Merge pull request #756 from mi804/flux-eligen

fix flux-eligen bug
2026-03-22 08:40:47 +00:00 · 2025-08-06 20:09:00 +08:00
parent d0b9b25db7 970403f78e
commit d20680baae
3 changed files with 3 additions and 4 deletions
--- a/diffsynth/models/flux_dit.py
+++ b/diffsynth/models/flux_dit.py
@@ -375,8 +375,7 @@ class FluxDiT(torch.nn.Module):
        return attention_mask
-    def process_entity_masks(self, hidden_states, prompt_emb, entity_prompt_emb, entity_masks, text_ids, image_ids):
+    def process_entity_masks(self, hidden_states, prompt_emb, entity_prompt_emb, entity_masks, text_ids, image_ids, repeat_dim):
        repeat_dim = hidden_states.shape[1]
        max_masks = 0
        attention_mask = None
        prompt_embs = [prompt_emb]
--- a/diffsynth/pipelines/flux_image.py
+++ b/diffsynth/pipelines/flux_image.py
@@ -762,7 +762,7 @@ def lets_dance_flux(
    hidden_states = dit.x_embedder(hidden_states)
    if entity_prompt_emb is not None and entity_masks is not None:
-        prompt_emb, image_rotary_emb, attention_mask = dit.process_entity_masks(hidden_states, prompt_emb, entity_prompt_emb, entity_masks, text_ids, image_ids)

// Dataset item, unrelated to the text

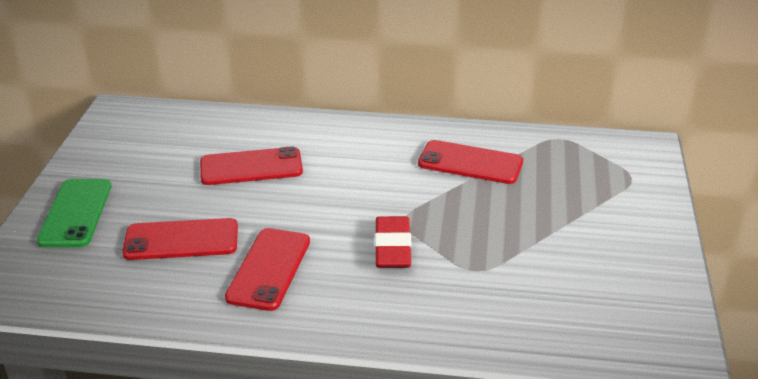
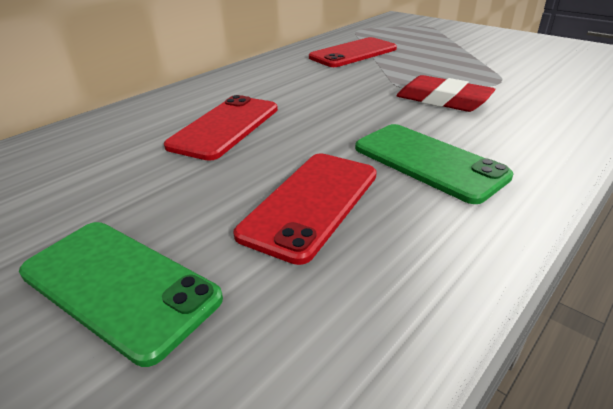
camera: 55 degrees left, 0 degrees up
(269, 269) = (428, 162): red phone -> green phone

+        prompt_emb, image_rotary_emb, attention_mask = dit.process_entity_masks(hidden_states, prompt_emb, entity_prompt_emb, entity_masks, text_ids, image_ids, 16)
    else:
        prompt_emb = dit.context_embedder(prompt_emb)
        image_rotary_emb = dit.pos_embedder(torch.cat((text_ids, image_ids), dim=1))
--- a/diffsynth/pipelines/flux_image_new.py
+++ b/diffsynth/pipelines/flux_image_new.py
@@ -1233,7 +1233,7 @@ def model_fn_flux_image(
    # EliGen
    if entity_prompt_emb is not None and entity_masks is not None:
-        prompt_emb, image_rotary_emb, attention_mask = dit.process_entity_masks(hidden_states, prompt_emb, entity_prompt_emb, entity_masks, text_ids, image_ids)
+        prompt_emb, image_rotary_emb, attention_mask = dit.process_entity_masks(hidden_states, prompt_emb, entity_prompt_emb, entity_masks, text_ids, image_ids, latents.shape[1])
    else:
        prompt_emb = dit.context_embedder(prompt_emb)
        image_rotary_emb = dit.pos_embedder(torch.cat((text_ids, image_ids), dim=1))